### What is required
Put every line from the entries below into a single numbered list, skipping any blank lines.

[Available data]

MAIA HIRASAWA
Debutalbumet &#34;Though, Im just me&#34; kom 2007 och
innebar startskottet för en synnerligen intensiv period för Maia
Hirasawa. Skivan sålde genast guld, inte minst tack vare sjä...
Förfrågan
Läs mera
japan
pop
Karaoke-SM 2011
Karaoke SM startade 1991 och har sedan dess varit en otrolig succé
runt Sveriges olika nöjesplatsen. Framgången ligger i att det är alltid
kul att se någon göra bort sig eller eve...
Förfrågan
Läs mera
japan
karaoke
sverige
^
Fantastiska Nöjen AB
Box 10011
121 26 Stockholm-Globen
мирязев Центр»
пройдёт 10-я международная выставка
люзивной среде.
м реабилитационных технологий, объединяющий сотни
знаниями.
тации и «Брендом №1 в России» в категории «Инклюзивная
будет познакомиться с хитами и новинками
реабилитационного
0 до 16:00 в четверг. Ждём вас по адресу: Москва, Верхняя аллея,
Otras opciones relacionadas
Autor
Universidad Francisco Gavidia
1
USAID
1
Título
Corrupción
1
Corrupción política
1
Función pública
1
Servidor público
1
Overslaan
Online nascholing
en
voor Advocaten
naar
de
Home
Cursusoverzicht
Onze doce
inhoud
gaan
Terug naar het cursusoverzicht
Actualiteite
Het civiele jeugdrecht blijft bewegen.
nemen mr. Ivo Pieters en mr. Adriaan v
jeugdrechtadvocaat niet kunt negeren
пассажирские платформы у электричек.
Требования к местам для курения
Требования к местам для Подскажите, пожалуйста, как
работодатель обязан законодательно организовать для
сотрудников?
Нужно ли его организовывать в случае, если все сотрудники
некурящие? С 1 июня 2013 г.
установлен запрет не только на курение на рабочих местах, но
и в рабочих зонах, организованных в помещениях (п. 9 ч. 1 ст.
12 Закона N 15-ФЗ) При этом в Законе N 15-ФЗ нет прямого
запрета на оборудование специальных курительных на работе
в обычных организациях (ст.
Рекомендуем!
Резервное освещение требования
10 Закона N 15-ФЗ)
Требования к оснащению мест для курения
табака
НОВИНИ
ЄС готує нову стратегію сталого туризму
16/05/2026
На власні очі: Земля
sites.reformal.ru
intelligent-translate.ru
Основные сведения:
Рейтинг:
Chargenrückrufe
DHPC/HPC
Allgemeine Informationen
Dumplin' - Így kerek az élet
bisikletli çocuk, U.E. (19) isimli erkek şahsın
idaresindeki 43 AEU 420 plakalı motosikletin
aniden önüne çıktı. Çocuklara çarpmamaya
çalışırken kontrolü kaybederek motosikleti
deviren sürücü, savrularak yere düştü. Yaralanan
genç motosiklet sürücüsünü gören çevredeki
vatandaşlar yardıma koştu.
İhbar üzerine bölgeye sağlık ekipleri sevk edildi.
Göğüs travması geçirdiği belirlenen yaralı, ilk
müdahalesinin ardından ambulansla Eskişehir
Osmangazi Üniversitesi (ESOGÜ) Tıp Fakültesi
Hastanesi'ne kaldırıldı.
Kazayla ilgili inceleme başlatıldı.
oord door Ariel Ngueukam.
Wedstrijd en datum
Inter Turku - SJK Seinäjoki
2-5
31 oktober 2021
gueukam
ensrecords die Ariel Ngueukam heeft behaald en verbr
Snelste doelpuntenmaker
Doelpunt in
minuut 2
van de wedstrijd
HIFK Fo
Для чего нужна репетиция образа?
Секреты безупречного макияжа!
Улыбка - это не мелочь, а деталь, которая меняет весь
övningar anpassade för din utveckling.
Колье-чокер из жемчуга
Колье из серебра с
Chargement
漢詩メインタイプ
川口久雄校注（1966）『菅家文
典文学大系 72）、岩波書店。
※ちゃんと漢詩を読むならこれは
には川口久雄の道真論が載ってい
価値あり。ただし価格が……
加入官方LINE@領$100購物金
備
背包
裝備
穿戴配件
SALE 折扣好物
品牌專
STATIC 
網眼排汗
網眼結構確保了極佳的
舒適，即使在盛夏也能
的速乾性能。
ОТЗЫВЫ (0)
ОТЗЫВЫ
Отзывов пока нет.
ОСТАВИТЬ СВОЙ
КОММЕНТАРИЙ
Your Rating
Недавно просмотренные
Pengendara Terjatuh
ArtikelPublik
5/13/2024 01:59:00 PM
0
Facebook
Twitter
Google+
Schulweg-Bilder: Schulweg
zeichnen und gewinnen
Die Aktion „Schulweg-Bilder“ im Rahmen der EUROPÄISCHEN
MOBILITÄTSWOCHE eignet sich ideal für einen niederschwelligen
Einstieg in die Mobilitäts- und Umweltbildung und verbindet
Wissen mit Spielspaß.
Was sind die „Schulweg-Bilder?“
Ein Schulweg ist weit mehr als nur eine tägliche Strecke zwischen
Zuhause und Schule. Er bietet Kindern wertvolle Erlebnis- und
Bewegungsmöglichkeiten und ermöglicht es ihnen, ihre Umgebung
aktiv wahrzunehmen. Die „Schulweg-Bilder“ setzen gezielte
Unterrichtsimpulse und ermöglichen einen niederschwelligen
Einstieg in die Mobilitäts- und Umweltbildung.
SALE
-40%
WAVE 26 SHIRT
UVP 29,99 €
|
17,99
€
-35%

[/Available data]

### Answer space
1. MAIA HIRASAWA
2. Debutalbumet &#34;Though, Im just me&#34; kom 2007 och
3. innebar startskottet för en synnerligen intensiv period för Maia
4. Hirasawa. Skivan sålde genast guld, inte minst tack vare sjä...
5. Förfrågan
6. Läs mera
7. japan
8. pop
9. Karaoke-SM 2011
10. Karaoke SM startade 1991 och har sedan dess varit en otrolig succé
11. runt Sveriges olika nöjesplatsen. Framgången ligger i att det är alltid
12. kul att se någon göra bort sig eller eve...
13. Förfrågan
14. Läs mera
15. japan
16. karaoke
17. sverige
18. ^
19. Fantastiska Nöjen AB
20. Box 10011
21. 121 26 Stockholm-Globen
22. мирязев Центр»
23. пройдёт 10-я международная выставка
24. люзивной среде.
25. м реабилитационных технологий, объединяющий сотни
26. знаниями.
27. тации и «Брендом №1 в России» в категории «Инклюзивная
28. будет познакомиться с хитами и новинками
29. реабилитационного
30. 0 до 16:00 в четверг. Ждём вас по адресу: Москва, Верхняя аллея,
31. Otras opciones relacionadas
32. Autor
33. Universidad Francisco Gavidia
34. 1
35. USAID
36. 1
37. Título
38. Corrupción
39. 1
40. Corrupción política
41. 1
42. Función pública
43. 1
44. Servidor público
45. 1
46. Overslaan
47. Online nascholing
48. en
49. voor Advocaten
50. naar
51. de
52. Home
53. Cursusoverzicht
54. Onze doce
55. inhoud
56. gaan
57. Terug naar het cursusoverzicht
58. Actualiteite
59. Het civiele jeugdrecht blijft bewegen.
60. nemen mr. Ivo Pieters en mr. Adriaan v
61. jeugdrechtadvocaat niet kunt negeren
62. пассажирские платформы у электричек.
63. Требования к местам для курения
64. Требования к местам для Подскажите, пожалуйста, как
65. работодатель обязан законодательно организовать для
66. сотрудников?
67. Нужно ли его организовывать в случае, если все сотрудники
68. некурящие? С 1 июня 2013 г.
69. установлен запрет не только на курение на рабочих местах, но
70. и в рабочих зонах, организованных в помещениях (п. 9 ч. 1 ст.
71. 12 Закона N 15-ФЗ) При этом в Законе N 15-ФЗ нет прямого
72. запрета на оборудование специальных курительных на работе
73. в обычных организациях (ст.
74. Рекомендуем!
75. Резервное освещение требования
76. 10 Закона N 15-ФЗ)
77. Требования к оснащению мест для курения
78. табака
79. НОВИНИ
80. ЄС готує нову стратегію сталого туризму
81. 16/05/2026
82. На власні очі: Земля
83. sites.reformal.ru
84. intelligent-translate.ru
85. Основные сведения:
86. Рейтинг:
87. Chargenrückrufe
88. DHPC/HPC
89. Allgemeine Informationen
90. Dumplin' - Így kerek az élet
91. bisikletli çocuk, U.E. (19) isimli erkek şahsın
92. idaresindeki 43 AEU 420 plakalı motosikletin
93. aniden önüne çıktı. Çocuklara çarpmamaya
94. çalışırken kontrolü kaybederek motosikleti
95. deviren sürücü, savrularak yere düştü. Yaralanan
96. genç motosiklet sürücüsünü gören çevredeki
97. vatandaşlar yardıma koştu.
98. İhbar üzerine bölgeye sağlık ekipleri sevk edildi.
99. Göğüs travması geçirdiği belirlenen yaralı, ilk
100. müdahalesinin ardından ambulansla Eskişehir
101. Osmangazi Üniversitesi (ESOGÜ) Tıp Fakültesi
102. Hastanesi'ne kaldırıldı.
103. Kazayla ilgili inceleme başlatıldı.
104. oord door Ariel Ngueukam.
105. Wedstrijd en datum
106. Inter Turku - SJK Seinäjoki
107. 2-5
108. 31 oktober 2021
109. gueukam
110. ensrecords die Ariel Ngueukam heeft behaald en verbr
111. Snelste doelpuntenmaker
112. Doelpunt in
113. minuut 2
114. van de wedstrijd
115. HIFK Fo
116. Для чего нужна репетиция образа?
117. Секреты безупречного макияжа!
118. Улыбка - это не мелочь, а деталь, которая меняет весь
119. övningar anpassade för din utveckling.
120. Колье-чокер из жемчуга
121. Колье из серебра с
122. Chargement
123. 漢詩メインタイプ
124. 川口久雄校注（1966）『菅家文
125. 典文学大系 72）、岩波書店。
126. ※ちゃんと漢詩を読むならこれは
127. には川口久雄の道真論が載ってい
128. 価値あり。ただし価格が……
129. 加入官方LINE@領$100購物金
130. 備
131. 背包
132. 裝備
133. 穿戴配件
134. SALE 折扣好物
135. 品牌專
136. STATIC 
137. 網眼排汗
138. 網眼結構確保了極佳的
139. 舒適，即使在盛夏也能
140. 的速乾性能。
141. ОТЗЫВЫ (0)
142. ОТЗЫВЫ
143. Отзывов пока нет.
144. ОСТАВИТЬ СВОЙ
145. КОММЕНТАРИЙ
146. Your Rating
147. Недавно просмотренные
148. Pengendara Terjatuh
149. ArtikelPublik
150. 5/13/2024 01:59:00 PM
151. 0
152. Facebook
153. Twitter
154. Google+
155. Schulweg-Bilder: Schulweg
156. zeichnen und gewinnen
157. Die Aktion „Schulweg-Bilder“ im Rahmen der EUROPÄISCHEN
158. MOBILITÄTSWOCHE eignet sich ideal für einen niederschwelligen
159. Einstieg in die Mobilitäts- und Umweltbildung und verbindet
160. Wissen mit Spielspaß.
161. Was sind die „Schulweg-Bilder?“
162. Ein Schulweg ist weit mehr als nur eine tägliche Strecke zwischen
163. Zuhause und Schule. Er bietet Kindern wertvolle Erlebnis- und
164. Bewegungsmöglichkeiten und ermöglicht es ihnen, ihre Umgebung
165. aktiv wahrzunehmen. Die „Schulweg-Bilder“ setzen gezielte
166. Unterrichtsimpulse und ermöglichen einen niederschwelligen
167. Einstieg in die Mobilitäts- und Umweltbildung.
168. SALE
169. -40%
170. WAVE 26 SHIRT
171. UVP 29,99 €
172. |
173. 17,99
174. €
175. -35%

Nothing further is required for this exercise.